Marcel retrace avec les élèves l’histoire des Pays-Bas dans la Seconde Guerre mondiale, rappelle que seuls 25 % des juifs néerlandais ont survécu, soit le taux le plus important d’Europe occidentale. Puis il projette une carte de Enschede, où vivent les élèves. L’histoire d’une famille juive de leur ville envoyée à Westerbork puis à Auschwitz interrompt les chuchotements. Après le témoignage vidéo d’une rescapée, le groupe se dirige vers l’exposition. Leur mission : réaliser une activité pour réfléchir aux dilemmes de l’époque : cacher des Juifs chez soi et risquer sa vie, ou ne pas le faire. Tenter de s’échapper du camp, ou rester.
107 000 prisonniers
Deux élèves accoudées près de l’immense maquette du camp ont expédié le travail. « C’est l’âge où ce n’est pas « cool » de s’intéresser à l’histoire, observe Marcel. Poser des questions, ils se disent que c’est la honte. » Il constate que les élèves un peu plus jeunes sont bien plus curieux. « Je me dis toujours que si deux trois étudiants retiennent des choses de cette journée, c’est déjà bien. J’ai fait mon travail. »
Rien ne destinait cet ancien conseiller juridique à guider les élèves à travers le camp de Westerbork. Mais un jour, son grand-père lui raconte son passé et lui parle du travail forcé. Déclic. Il devient bénévole à Westerbork, part étudier à la fac d’histoire. Et puis, on lui propose de travailler ici à plein temps. « Ça paraît étrange, mais ce n’était pas un travail pour moi, c’était un devoir, une vocation. »
Trente minutes plus tard, Marcel retrouve les élèves à deux kilomètres du musée, dans ce qu’il reste du camp de Westerbork. La brume plane au-dessus des lieux. Elle appuie l’atmosphère déjà funeste d’un endroit que l’on peine à imaginer sous un ciel bleu. Les élèves suivent Marcel. L’ennui se lit sur les visages de la troupe. Du camp d’origine, il ne reste que la maison du commandant, conservée sous un immense dôme de verre, des morceaux de rail de train et deux wagons, où les 107 000 noms des déportés sont lus en continu. Emmitouflé dans une écharpe rouge, Maarten s’approche du monument fait de petits carreaux de pierres brunes sur lequel sont inscrits les noms de tous les détenus de Westerbork. « Mon père jouait au foot juste ici », raconte-t-il avec émotion, photo à l’appui.
La visite touche à sa fin. Marcel rappelle aux élèves que l’antisémitisme existait avant la guerre, et qu’il existe encore.

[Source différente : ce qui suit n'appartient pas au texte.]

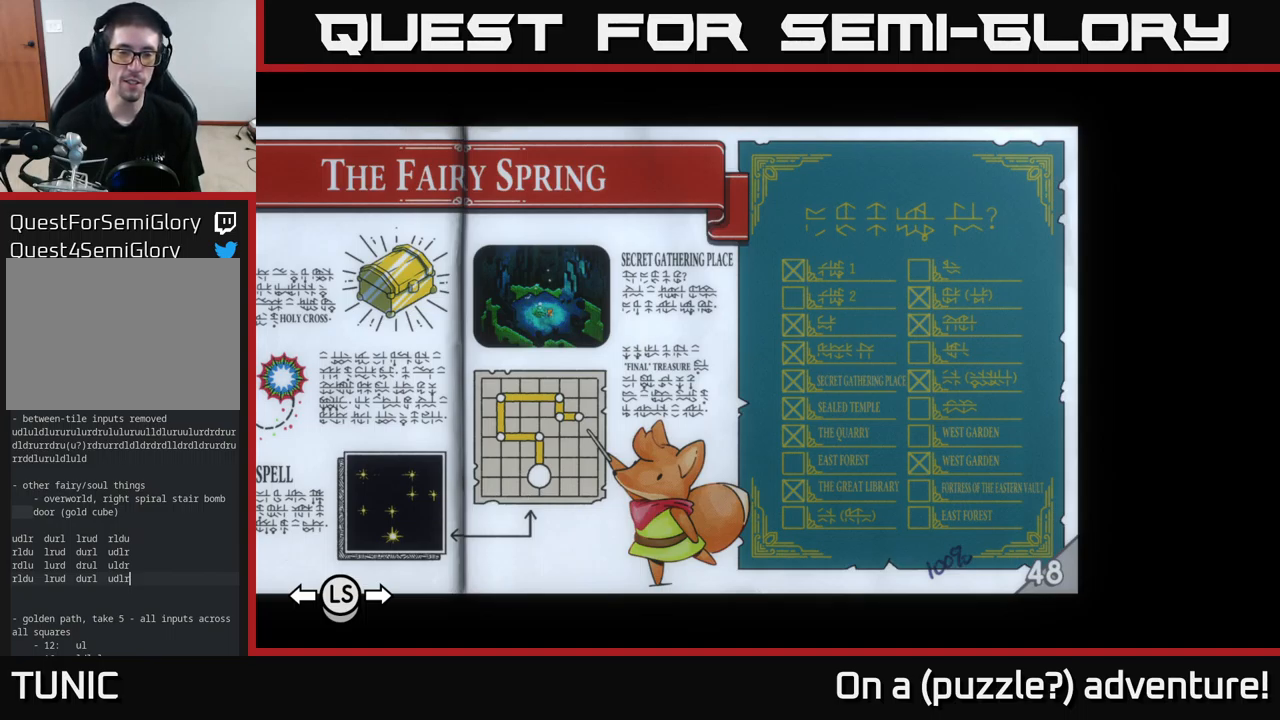
{"buttons": [], "left_stick": "center", "right_stick": "center", "events": []}
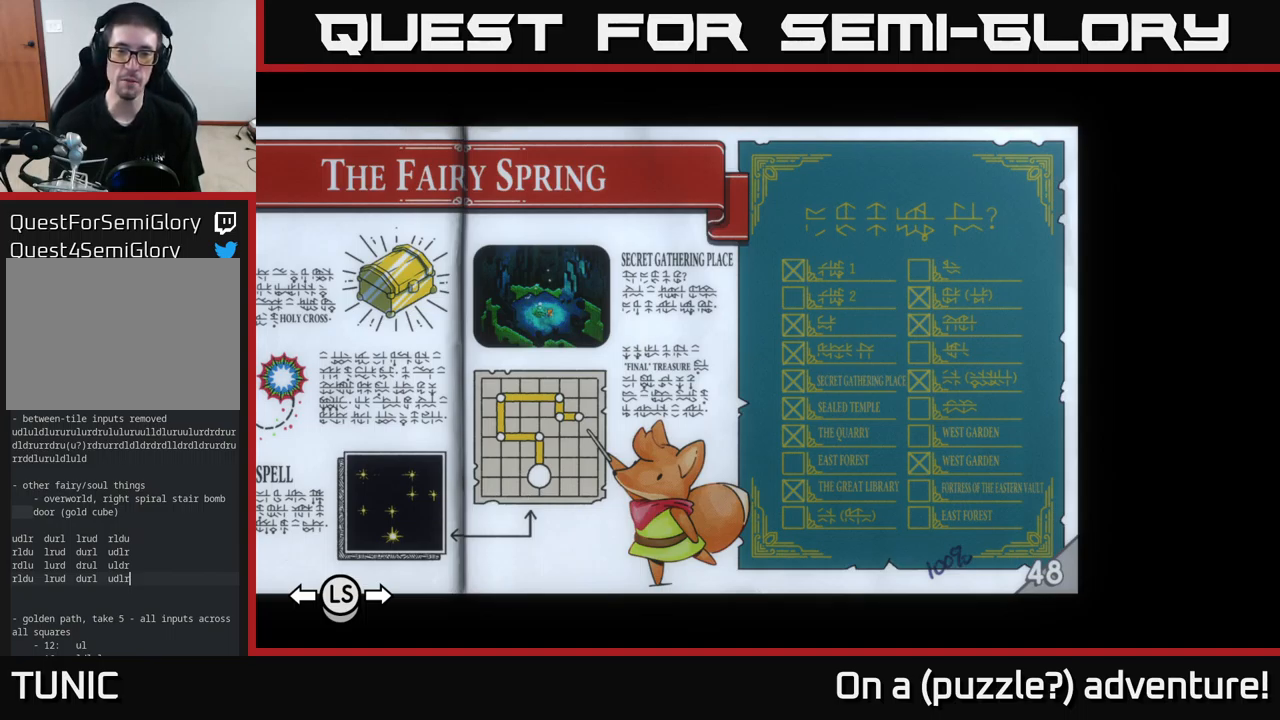
{"buttons": [], "left_stick": "center", "right_stick": "center", "events": []}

Les récents actes antisémites ? Et la guerre au Proche-Orient ? « On me pose peu de questions là- dessus, ou par rapport au 7 octobre, explique-t-il. Je ne crois pas qu’il y ait une façon différente d’enseigner depuis », ajoute-t-il, en référence au monde universitaire néerlandais qui s’écharpait, voilà quelques semaines, sur le maintien ou non d’une série de cours sur l’Holocauste et l’antisémitisme à l’université d’Utrecht, en raison du contexte géopolitique. « Je réponds quand on me pose des questions à ce sujet, mais ici, c’est surtout un lieu de mémoire », poursuit Marcel. Kees Ribbens, chercheur à l’institut NIOD, estime pour sa part que les enseignants d’histoire « doivent veiller à expliquer à leurs élèves, durant les cours sur l’Holocauste, la différence entre cette période et ce qu’il se passe aujourd’hui. »
Rendre compte du drame collectif
Bertien Minco, directrice du musée de Westerbork depuis deux ans, travaille à la mise en ligne d’un site où tous les détenus du camp seront honorés. « Une sorte de sépulture en ligne, glisse-t-elle souriante. Nous gardons le vide mais nous le remplissons d’histoires. »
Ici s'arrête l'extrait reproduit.